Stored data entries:

[Start of section]

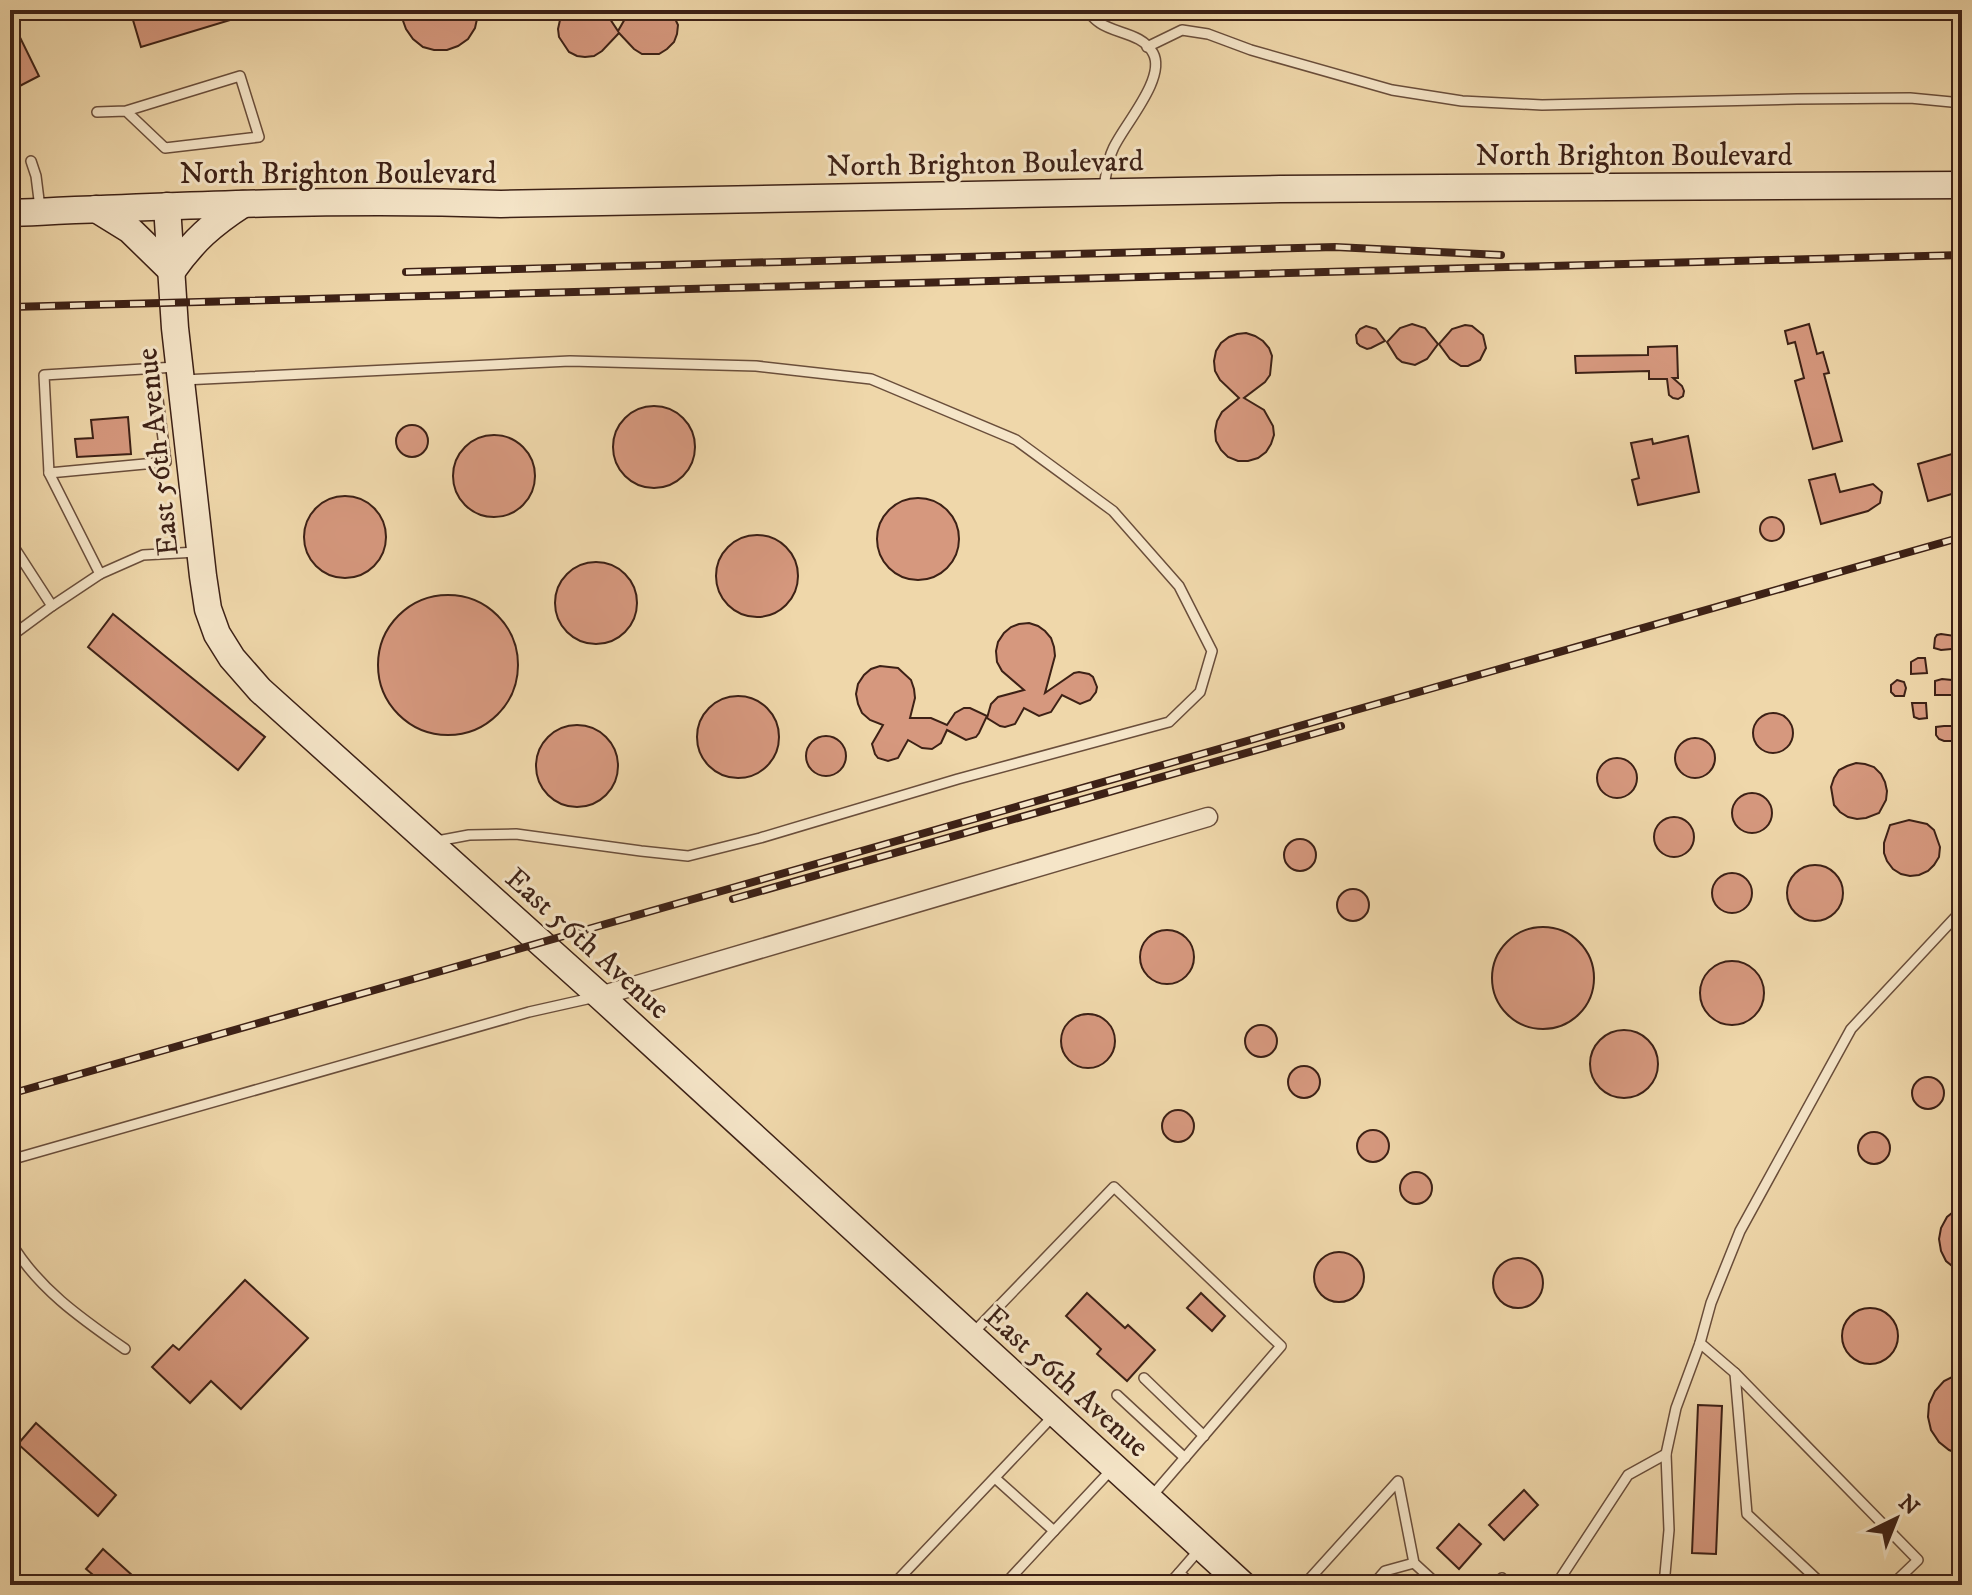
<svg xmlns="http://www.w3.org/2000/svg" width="1972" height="1595" font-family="'IM FELL DW Pica',serif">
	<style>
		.building { fill: #d6987e; stroke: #3d2116; stroke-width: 2 }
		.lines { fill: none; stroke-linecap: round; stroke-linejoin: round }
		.service-casing { stroke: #6a4e3b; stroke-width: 12 }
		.minor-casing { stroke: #6a4e3b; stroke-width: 21 }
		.secondary-casing { stroke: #3d2116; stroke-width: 29 }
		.service { stroke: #f5e5c8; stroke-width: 9 }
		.minor { stroke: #f5e5c8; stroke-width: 18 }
		.secondary { stroke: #f5e5c8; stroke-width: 26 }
		.rail-casing { stroke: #3d2116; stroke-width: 8 }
		.rail { stroke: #f5e5c8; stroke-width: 5; stroke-dasharray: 15; stroke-linecap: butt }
		.labels { text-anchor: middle; stroke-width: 6; stroke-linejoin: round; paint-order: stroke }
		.street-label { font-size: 30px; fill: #3d2116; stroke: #f5e5c8 }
	</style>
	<rect width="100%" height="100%" fill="#efd7aa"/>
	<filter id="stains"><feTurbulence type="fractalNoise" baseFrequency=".0025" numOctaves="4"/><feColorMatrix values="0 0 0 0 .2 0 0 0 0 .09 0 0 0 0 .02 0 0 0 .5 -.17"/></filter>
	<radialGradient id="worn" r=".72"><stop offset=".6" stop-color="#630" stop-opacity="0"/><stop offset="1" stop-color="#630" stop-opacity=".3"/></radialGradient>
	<g class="building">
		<path d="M130 10H250V14L141 47Z"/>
		<path d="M403 10H479L475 28 468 39 458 46 447 50H434L423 47 413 39 406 29 402 18Z"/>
		<path d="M567 10H604L618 31 630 10H671L678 25 677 34 674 42 667 49 659 54H642L634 49 619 33 602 51 594 56 585 57 577 56 569 52 559 37 558 29 560 20Z"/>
		<path d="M10 17 39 76 10 91Z"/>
		<path d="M1412 324 1425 328 1438 344 1427 359 1415 365 1402 362 1397 358 1387 342 1400 328Z"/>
		<path d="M1809 324 1817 354 1823 352 1829 373 1824 374 1842 441 1813 449 1795 381 1804 378 1795 342 1788 344 1785 331Z"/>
		<path d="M1465 325 1472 326 1483 335 1486 348 1480 360 1468 366H1461L1450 359 1439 344 1452 329Z"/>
		<path d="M1366 326 1376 329 1385 341 1371 348 1367 349 1360 346 1357 343 1356 335 1360 329Z"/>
		<path d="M1246 333 1255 336 1263 341 1269 348 1272 356 1270 375 1265 382 1244 398 1264 410 1273 426 1274 435 1271 444 1266 452 1258 458 1248 461H1238L1228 457 1221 450 1216 441 1215 431 1217 421 1222 412 1239 398 1220 380 1215 371 1214 361 1216 351 1221 343 1229 337 1237 334Z"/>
		<path d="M1677 346 1678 378H1673L1682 386 1684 391 1683 396 1678 399 1673 398 1669 395 1667 379H1649V371L1576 373 1575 356 1648 355V347Z"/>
		<circle cx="654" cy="447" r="41"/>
		<path d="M128 417 131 454 77 457 75 439 93 438 91 420Z"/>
		<circle cx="412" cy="441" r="16"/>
		<circle cx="494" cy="476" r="41"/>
		<path d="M1688 436 1699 492 1638 505 1632 480 1639 478 1631 443 1652 439 1653 444Z"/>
		<path d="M1962 451V491L1928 501 1918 464Z"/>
		<path d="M1835 474 1840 492 1873 484 1882 492 1880 503 1868 511 1821 524 1809 480Z"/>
		<circle cx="345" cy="537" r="41"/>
		<circle cx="918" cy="539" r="41"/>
		<circle cx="1772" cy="529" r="12"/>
		<circle cx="757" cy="576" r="41"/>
		<circle cx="596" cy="603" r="41"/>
		<circle cx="448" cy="665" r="70"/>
		<path d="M113 614 265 737 238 770 88 647Z"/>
		<path d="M1029 623 1038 626 1045 631 1051 638 1054 647 1055 656 1045 693 1074 673 1079 672 1089 674 1093 677 1097 687 1096 692 1090 700 1080 704 1062 695 1051 712 1039 716 1024 708 1015 724 1005 727 1000 726 987 718 991 704 998 697 1024 690 1002 671 997 662 996 651 998 642 1004 633 1011 627 1019 624Z"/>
		<path d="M1941 634 1962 637V648L1941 650 1934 648 1935 638 1937 635Z"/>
		<path d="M1918 658H1925L1927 673 1911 674V662Z"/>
		<path d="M880 666 898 668 911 680 914 689 915 698 910 718H931L947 725 955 713 964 708H970L987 716 979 733 976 737 966 740 947 730 941 743 932 749 922 748 908 740 898 758 888 761 878 758 875 754 872 744 883 725 870 720 862 713 858 704 856 694 858 684 864 675 871 669Z"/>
		<path d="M1942 679 1962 681V695H1935V681Z"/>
		<path d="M1897 680 1904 682 1906 688 1904 696H1895L1891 692V685Z"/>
		<circle cx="738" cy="737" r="41"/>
		<path d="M1912 703H1926L1927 718 1919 719 1914 717Z"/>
		<circle cx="1773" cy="733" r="20"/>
		<circle cx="577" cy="766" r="41"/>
		<path d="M1944 726H1962V741H1944L1939 739 1936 735V727Z"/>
		<circle cx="826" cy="756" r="20"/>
		<circle cx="1695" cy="758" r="20"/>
		<circle cx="1617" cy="778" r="20"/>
		<path d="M1856 763 1865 764 1874 767 1881 774 1885 782 1887 791 1886 800 1879 813 1866 818 1857 819 1848 817 1840 812 1834 805 1831 787 1834 778 1839 770 1847 766Z"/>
		<circle cx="1752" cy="813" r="20"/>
		<circle cx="1674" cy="837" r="20"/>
		<path d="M1909 820 1927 824 1934 830 1940 847 1939 857 1934 865 1928 871 1919 875 1910 876 1901 874 1893 869 1887 861 1884 853V843L1890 825Z"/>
		<circle cx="1300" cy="855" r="16"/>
		<circle cx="1815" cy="893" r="28"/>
		<circle cx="1732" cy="893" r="20"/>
		<circle cx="1353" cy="905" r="16"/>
		<circle cx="1543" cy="978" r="51"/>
		<circle cx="1167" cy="957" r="27"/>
		<circle cx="1732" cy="993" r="32"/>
		<circle cx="1088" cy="1041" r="27"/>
		<circle cx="1261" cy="1041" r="16"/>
		<circle cx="1624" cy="1064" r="34"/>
		<circle cx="1304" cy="1082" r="16"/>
		<circle cx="1928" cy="1093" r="16"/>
		<circle cx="1178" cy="1126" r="16"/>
		<circle cx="1373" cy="1146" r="16"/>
		<circle cx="1874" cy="1148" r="16"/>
		<circle cx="1416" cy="1188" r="16"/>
		<path d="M1962 1205V1274L1946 1261 1941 1251 1939 1239 1941 1228 1947 1217Z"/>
		<circle cx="1339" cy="1277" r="25"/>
		<circle cx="1518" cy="1283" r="25"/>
		<path d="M245 1280 308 1338 241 1409 211 1381 190 1403 152 1367 173 1345 179 1350Z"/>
		<path d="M1087 1293 1125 1328 1128 1325 1155 1350 1127 1381 1097 1354 1101 1349 1066 1316Z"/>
		<path d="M1201 1293 1225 1316 1212 1331 1187 1308Z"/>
		<circle cx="1870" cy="1336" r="28"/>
		<path d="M1962 1372V1455L1949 1450 1939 1442 1931 1430 1928 1417 1929 1404 1935 1391 1944 1381Z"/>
		<path d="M1698 1405 1722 1406 1716 1554 1692 1553Z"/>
		<path d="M36 1423 116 1495 98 1516 18 1444Z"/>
		<path d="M1524 1490 1538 1505 1504 1540 1489 1525Z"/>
		<path d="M1459 1524 1481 1544 1459 1569 1437 1548Z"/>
		<path d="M103 1549 143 1585H105L86 1569Z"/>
	</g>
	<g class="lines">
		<defs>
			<g id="service">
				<path d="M1086 10C1090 14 1095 20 1100 23 1116 34 1142 33 1153 53 1167 78 1123 126 1113 149 1107 161 1106 178 1103 191"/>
				<path d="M1147 47 1182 30 1208 34 1251 50 1392 90 1462 101 1542 105 1797 99 1910 98 1962 103"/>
				<path d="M97 112 126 111 240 76 259 137 165 148 126 111"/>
				<path d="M31 161 36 176 40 208"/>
				<path d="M154 368 166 462 49 473 44 375 176 367"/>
				<path d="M183 380 570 361 756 366 871 379 1016 440 1113 511 1179 586 1212 651 1200 692 1169 722 958 779 760 838 688 856 641 851 516 834 469 835 437 841"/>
				<path d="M10 541 52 606 100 574 49 473"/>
				<path d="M100 574 143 555 197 552"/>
				<path d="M10 637 52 606"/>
				<path d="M10 1160 529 1012 596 997"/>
				<path d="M10 1241C37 1288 82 1319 125 1349"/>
				<path d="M973 1333 1114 1187 1281 1346 1151 1497"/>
				<path d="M1700 1343 1711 1303 1740 1231 1851 1029 1962 910"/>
				<path d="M1735 1373 1747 1514 1823 1585"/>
				<path d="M1144 1378 1204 1436"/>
				<path d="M1117 1395 1185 1458"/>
				<path d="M995 1478 1054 1531 1004 1585"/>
				<path d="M1054 1531 1112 1469"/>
				<path d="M893 1585 1053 1416"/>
				<path d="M1168 1585 1179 1573"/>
				<path d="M1193 1585 1179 1573 1199 1550"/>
				<path d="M1304 1585 1398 1481 1414 1563 1438 1585"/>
				<path d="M1373 1585 1385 1571 1414 1563"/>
				<path d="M1496 1585 1502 1578"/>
				<path d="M1556 1585 1628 1475 1666 1454"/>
				<path d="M1664 1585 1669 1530 1666 1454 1676 1408 1700 1343 1735 1373 1918 1560 1892 1585"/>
			</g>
			<path id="minor" d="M600 996 1208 817"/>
			<g id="secondary">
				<path d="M167 206 175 328 203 576 208 609 217 634 232 658 260 690 600 996 1243 1585"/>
				<path d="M96 209 130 230 172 271"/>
				<path d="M10 213C173 206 337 198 501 204L1280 189 1962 185"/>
				<path d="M172 271C193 241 212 224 243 204"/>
			</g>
		</defs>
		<use href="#service" class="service-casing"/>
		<use href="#minor" class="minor-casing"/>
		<use href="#secondary" class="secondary-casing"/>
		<use href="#service" class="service"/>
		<use href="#minor" class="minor"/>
		<use href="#secondary" class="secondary"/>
		<defs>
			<g id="rail">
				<path d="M406 272 1335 247 1501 255"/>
				<path d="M10 307 1962 255"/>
				<path d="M733 899 1341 726"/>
				<path d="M10 1094 1962 537"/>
			</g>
		</defs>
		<use href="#rail" class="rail-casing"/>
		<use href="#rail" class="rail"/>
	</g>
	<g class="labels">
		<g class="street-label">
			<text x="1634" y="165">North Brighton Boulevard</text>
			<text transform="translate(985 163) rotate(-1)" y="10">North Brighton Boulevard</text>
			<text x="338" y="183">North Brighton Boulevard</text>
			<text transform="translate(157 452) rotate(-96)" y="10">East 56th Avenue</text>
			<text transform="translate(588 943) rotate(42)" y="10">East 56th Avenue</text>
			<text transform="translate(1067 1381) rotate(42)" y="10">East 56th Avenue</text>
		</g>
	</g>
	<rect width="1972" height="1595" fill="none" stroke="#efd7aa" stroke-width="40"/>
	<rect x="12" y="12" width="1948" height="1571" fill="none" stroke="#3d2116" stroke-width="4"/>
	<rect x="20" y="20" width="1932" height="1555" fill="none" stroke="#3d2116" stroke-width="2"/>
	<g transform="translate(1896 1519) rotate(43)" stroke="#f5e5c8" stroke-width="6" paint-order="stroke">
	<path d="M0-6L14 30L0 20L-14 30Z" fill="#3d2116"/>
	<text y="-12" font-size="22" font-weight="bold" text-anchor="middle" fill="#3d2116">N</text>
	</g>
	<rect width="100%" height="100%" filter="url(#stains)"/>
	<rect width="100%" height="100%" fill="url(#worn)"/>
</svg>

[End of section]

What you will do:
Among the lines of the data above, find those with the word "worn" and show them.

Response below:
	<radialGradient id="worn" r=".72"><stop offset=".6" stop-color="#630" stop-opacity="0"/><stop offset="1" stop-color="#630" stop-opacity=".3"/></radialGradient>
	<rect width="100%" height="100%" fill="url(#worn)"/>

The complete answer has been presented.